If James’ warning in the first century about the tongue is to be taken seriously, how much more in the internet age should we heed the starkness of its warning that

the tongue is a fire, the very world of iniquity;
the tongue is set among our members
as that which defiles the entire body,
and sets on fire the course of our life,
and is set on fire by hell.
– James 3: 6

But, knowing and accepting the warnings of Scripture is only the beginning.  We must recognize and confess our own sinful nature as also described in Scripture; then, surrender to the lordship of Christ and profess faith in His atoning death for us.  In marvelous return, God will fill us with His Holy Spirit Who will then help us to gain victory over the “deeds of the flesh” which are listed in Galatians  5: 19-21 including “…impurity [and] outbursts of anger….”  In place of these evil deeds, the Spirit produces fruit of righteousness including “…love, joy, peace, patience…self control…” (Galatians 5: 22-23).

If the above teaching of Scripture sounds simple, it is not.  God knows as does the disciplined Christian that the pursuit of self-control and control of the tongue is a continual progression of climbing and falling, and sinning and confessing (I John 1: 9).  In regard to this difficulty, James adds the following:

For we all stumble in many ways.

• **WHAT TO DO**
Resume the piece on James's warning about the tongue, starting right after its final sentence. The rows that come next have nothing to do with the piece on James's warning about the tongue.

• **LISTED RECORDS**
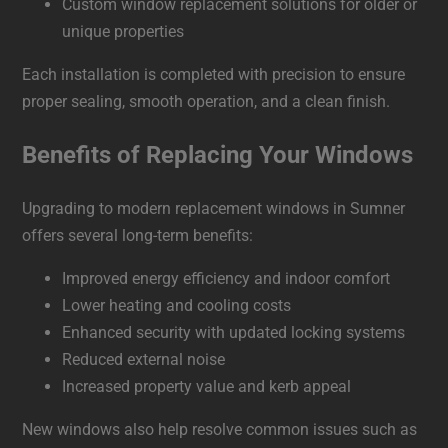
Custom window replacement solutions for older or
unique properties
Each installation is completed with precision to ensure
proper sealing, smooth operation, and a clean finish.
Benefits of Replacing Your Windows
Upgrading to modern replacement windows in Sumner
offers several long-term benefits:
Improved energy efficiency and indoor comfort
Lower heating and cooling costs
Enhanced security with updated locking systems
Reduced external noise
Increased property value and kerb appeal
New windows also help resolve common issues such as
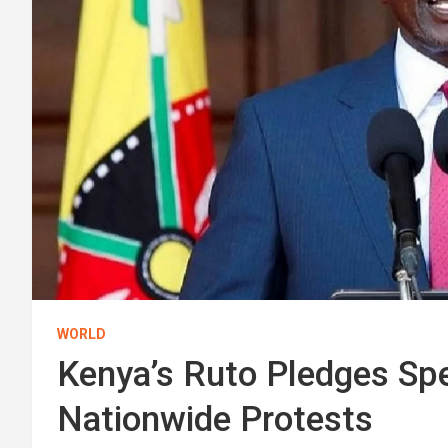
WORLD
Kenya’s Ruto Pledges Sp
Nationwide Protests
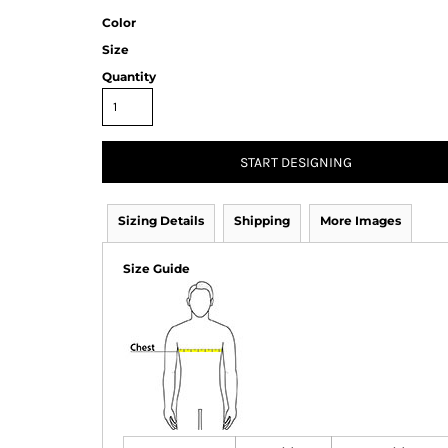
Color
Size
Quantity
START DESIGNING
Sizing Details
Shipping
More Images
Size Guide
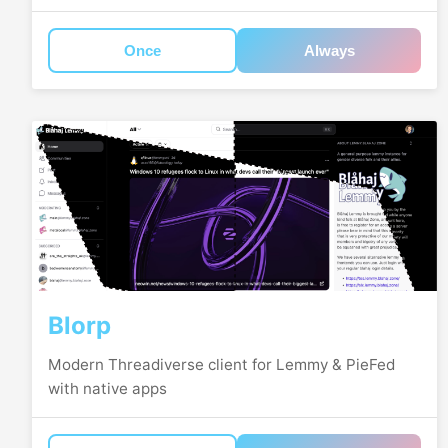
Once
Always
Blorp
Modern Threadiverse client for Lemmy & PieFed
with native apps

• **RESULT OF THE EXERCISE**
If anyone does not stumble in what he says,
he is a perfect man,
able to bridle the whole body as well.
– James 3: 2

James issues another stark warning (James 3: 1) out of his recognition that Christian maturity requires time and patience to develop:

Let not many of you become teachers, my brethren,
knowing that as such we will incur a stricter judgment

Because the tongue is a fire, the very world of iniquity…and is set on fire by hell the Spirit emphasizes through James that the pulpit, platform, and microphone are not to be given to those who cannot control their tongue; nor should undisciplined believers undertake such responsibility.   God is not honored by leaders in church or school who do not demonstrate self-control and the other fruit of the Spirit.  The body of Christ in a church setting or in an educational institution is taught and edified when the preacher or teacher is a godly “professor” of his or her faith.   A “professor” is one whose behavior matches his or her words; one who professes by both lips and life.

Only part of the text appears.